KBDV
- Leesville, Louisiana; United States;
- Broadcast area: Leesville, DeRidder and surrounding areas
- Frequency: 92.7 MHz (HD Radio)
- Branding: Eagle 92.7

Programming
- Format: Adult contemporary
- Affiliations: Westwood One

Ownership
- Owner: BDC Radio; (Baldridge-Dumas Communications, Inc.);
- Sister stations: KDBH-FM, KVCL-FM, KZBL, KTHP, KTEZ, KWLV, KWLA

History
- First air date: January 14, 2008
- Call sign meaning: Baldridge-Dumas n Leesville

Technical information
- Licensing authority: FCC
- Facility ID: 170938
- Class: A
- ERP: 6,000 watts
- HAAT: 100 meters (330 ft)
- Transmitter coordinates: 31°7′7″N 93°11′12″W﻿ / ﻿31.11861°N 93.18667°W

Links
- Public license information: Public file; LMS;
- Website: bdcradio.com

= KBDV =

Radio station in Leesville, Louisiana

KBDV (92.7 MHz, "Eagle 92.7") is an American radio station broadcasting an adult contemporary music format.

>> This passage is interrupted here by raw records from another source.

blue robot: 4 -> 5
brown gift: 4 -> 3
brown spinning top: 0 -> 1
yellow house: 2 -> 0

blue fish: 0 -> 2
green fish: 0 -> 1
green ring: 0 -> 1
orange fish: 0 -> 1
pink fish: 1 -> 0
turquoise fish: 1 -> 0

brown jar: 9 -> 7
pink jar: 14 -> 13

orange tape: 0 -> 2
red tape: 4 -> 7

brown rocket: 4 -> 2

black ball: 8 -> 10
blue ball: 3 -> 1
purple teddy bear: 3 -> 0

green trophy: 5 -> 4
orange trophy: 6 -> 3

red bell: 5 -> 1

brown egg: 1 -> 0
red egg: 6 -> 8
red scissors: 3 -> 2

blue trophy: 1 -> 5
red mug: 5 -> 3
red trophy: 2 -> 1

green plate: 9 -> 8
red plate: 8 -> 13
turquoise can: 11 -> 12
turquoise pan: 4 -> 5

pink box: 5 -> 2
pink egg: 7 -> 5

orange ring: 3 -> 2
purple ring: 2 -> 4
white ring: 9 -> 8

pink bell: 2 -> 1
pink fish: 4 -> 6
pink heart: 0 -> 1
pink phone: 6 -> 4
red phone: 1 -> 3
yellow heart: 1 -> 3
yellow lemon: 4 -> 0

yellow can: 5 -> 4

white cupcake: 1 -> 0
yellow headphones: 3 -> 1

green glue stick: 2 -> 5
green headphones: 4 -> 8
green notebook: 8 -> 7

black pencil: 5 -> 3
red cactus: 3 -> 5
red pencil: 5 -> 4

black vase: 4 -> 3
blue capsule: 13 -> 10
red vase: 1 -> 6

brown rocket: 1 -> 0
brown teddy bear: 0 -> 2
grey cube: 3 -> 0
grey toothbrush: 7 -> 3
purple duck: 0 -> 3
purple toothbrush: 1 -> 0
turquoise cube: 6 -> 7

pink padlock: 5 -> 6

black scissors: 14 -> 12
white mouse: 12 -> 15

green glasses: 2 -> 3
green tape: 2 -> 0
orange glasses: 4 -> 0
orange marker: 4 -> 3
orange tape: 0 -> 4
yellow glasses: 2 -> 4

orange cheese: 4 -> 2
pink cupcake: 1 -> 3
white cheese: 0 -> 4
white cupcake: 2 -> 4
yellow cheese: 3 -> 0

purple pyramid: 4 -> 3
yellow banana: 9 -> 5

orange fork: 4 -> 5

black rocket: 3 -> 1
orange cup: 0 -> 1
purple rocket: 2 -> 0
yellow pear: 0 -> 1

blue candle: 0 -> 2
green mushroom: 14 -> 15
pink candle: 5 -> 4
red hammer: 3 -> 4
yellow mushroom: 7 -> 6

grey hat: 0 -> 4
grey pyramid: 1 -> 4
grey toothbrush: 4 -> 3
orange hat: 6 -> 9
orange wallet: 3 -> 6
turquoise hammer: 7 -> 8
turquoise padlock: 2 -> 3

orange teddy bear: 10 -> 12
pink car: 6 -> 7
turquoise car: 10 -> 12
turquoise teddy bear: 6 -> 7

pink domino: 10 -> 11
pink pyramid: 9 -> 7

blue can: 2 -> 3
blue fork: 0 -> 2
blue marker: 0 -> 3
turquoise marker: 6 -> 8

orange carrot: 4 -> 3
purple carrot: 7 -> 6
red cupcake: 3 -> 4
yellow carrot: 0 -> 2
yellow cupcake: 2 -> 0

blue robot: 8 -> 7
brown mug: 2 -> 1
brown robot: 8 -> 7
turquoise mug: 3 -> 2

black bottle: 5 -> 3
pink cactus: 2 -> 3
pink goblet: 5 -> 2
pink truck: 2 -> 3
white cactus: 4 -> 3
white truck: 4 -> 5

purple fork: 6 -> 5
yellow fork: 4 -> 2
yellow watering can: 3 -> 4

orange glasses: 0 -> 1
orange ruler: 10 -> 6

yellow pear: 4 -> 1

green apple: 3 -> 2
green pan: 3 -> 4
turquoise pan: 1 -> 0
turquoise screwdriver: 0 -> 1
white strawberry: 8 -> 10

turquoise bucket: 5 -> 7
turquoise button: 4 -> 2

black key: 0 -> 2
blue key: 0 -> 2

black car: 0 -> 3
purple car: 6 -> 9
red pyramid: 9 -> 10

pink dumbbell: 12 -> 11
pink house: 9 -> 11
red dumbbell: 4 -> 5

Licensed to Leesville, Louisiana, United States, the station is currently owned by Baldridge-Dumas Communications, Inc.

==History==
The Federal Communications Commission issued a construction permit for the station on May 18, 2007. The station was assigned the KBDV call sign on January 14, 2008, and received its license to cover on September 18, 2008.